The towering question of course is: can it be done? Can the capital flows be wrestled from the control of private interest, back to democratic oversight and tamed in a way that they serve the people and the planet?
It has already been done before, Pettifor answers: when President Roosevelt, in the very Saturday night of his inauguration, began the process of taking the US off the gold standard. ‘By Monday morning (…), he was well into the dismantling and transformation of the ‘barbaric relic’ that was the globalised financial system.’ By doing so, the Roosevelt administration subordinated global market force to a democratically elected government – hence: the people.
Pettifor does not conceal that Roosevelt’s landslide victory gave him practically a free hand, that global markets did not concede defeat without a fight and that eventually they managed to back in charge. Her point however is precisely that overwhelming market power is no fatality, and that it can be domesticated with – lots of – political will.
That is where we stand today. Again, the rubble of another economic meltdown is piling up. The temporary fall in air pollution and CO2 emissions because of global lockdowns is by no means a structural reduction and the looming ecological disaster has not receded a single inch. But there is some political will. Vast majorities in most industrialised countries back prioritising climate change in the economic recovery from the Covid19 crisis (table 2) and in many countries, despite the crisis, citizens are against recovery actions that might harm the environment (table 3).

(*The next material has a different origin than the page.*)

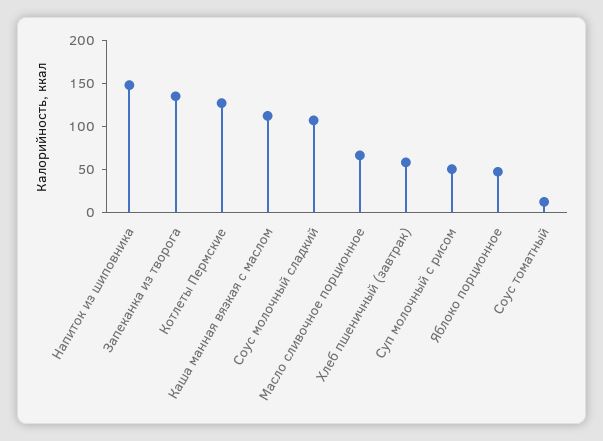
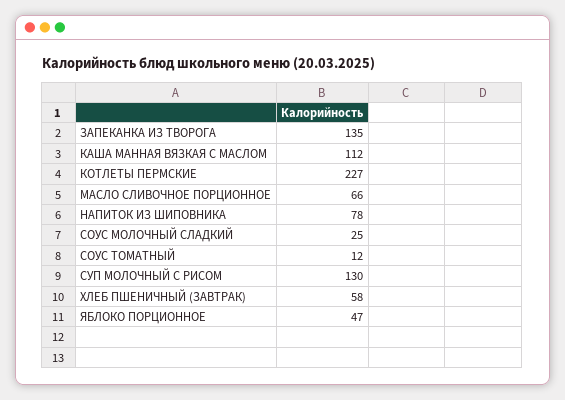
Напиток из шиповника: 150 -> 78
Котлеты Пермские: 130 -> 227
Соус молочный сладкий: 110 -> 25
Суп молочный с рисом: 50 -> 130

And the good news is, as Pettifor said in a recent interview: ‘there is a plan now‘ – a green and social transition canbe done and it canbe financed. The bad news: it needs to be done– it will not come about by itself. And for it to be done, an unprecedented mobilisation will be required to transform people’s leanings into political action. The Green New Deal, post-Covid19, is about fighting the easy-looking fall-back solutions like throwing unconditional bailout money at the aviation or the automotive industry. It is about using the bailout money for gaining democratic oversight on industrial decisions.
But as Pettifor closes: ‘where there is no struggle, there is no progress.’